Jane Caro is a well-known public figure in Australia; she has quite strong (and sometimes unpopular) opinions on topics that affect most Australians. She is an atheist and a feminist, but is probably most well known for her stance against private schools*.
Anyway, despite her strong views on education, this topic does not feature heavily in her memoir. Instead, she explores her life unflinchingly. There are some things you wouldn’t expect anyone to say so bluntly, or admit to. Her honesty is, I think, a very important part of the book.
She talks about having many boyfriends through school and university (“…high school was a veritable blizzard of steady boyfriends. In between there were flirtations, snatched kisses and boys I held relentlessly at arms’ length”).
Over the summer between the end of Year 12 and the start of University, she travelled around Australia. She was relentlessly homesick (“to the horror of my friends, I burst into desperate tears…I only held myself together by ringing my parents daily to sob out my misery.”)
Her anxiety is examined throughout the book (“It took me ten long years to discover that I suffered from an obsessive anxiety neurosis…I would be suddenly gripped by a desire to do something completely inappropriate, like yelling “FUCK” in a business meeting.”), as is the discrimination she faces in the advertising industry (“I was always seen as a riskier proposition (as a woman), than the bloke sitting opposite me.”).

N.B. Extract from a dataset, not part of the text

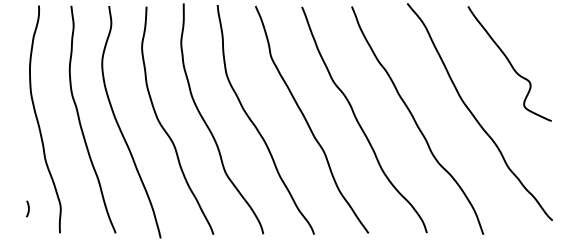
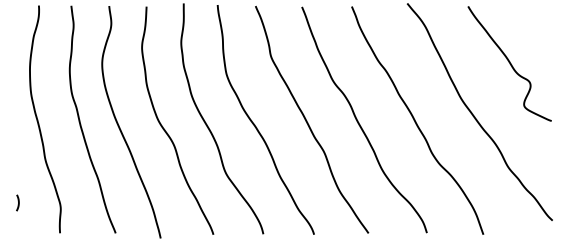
curve at (28, 208) position: (28, 208) -> (18, 202)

I really enjoyed this book, and read it in two sittings. Jane uses a lot of Australian slang, but is also very eloquent when she is talking about really serious aspects of her life. A pretty big chunk of the book is talking about her university years and her twenties, so its quite interesting to compare her experience thirty years ago to today. As the title of the book suggests, Jane Caro is not sugar-coating anything. Her overall message is pretty much “there is pain in life, and you have to grow up and deal with it the best you can.” I think by showing us how imperfect her life has been, she is also showing us that you will be okay, “…by simply doing whatever it is that you can”.
* She strongly believes that a public school education prepares students much better for the rest of their lives than any private school could. Her argument is basically this: private schools attract a small circle of privileged families who can afford to pay exorbitant fees, whereas public schools are for anyone. She argues that the range of people you would therefore interact with at a public school is a better representation of the real world. You can see Caro’s reasoning; when everyone reaches university (and the workforce), publicly-educated students are better-equipped to deal with the people they encounter.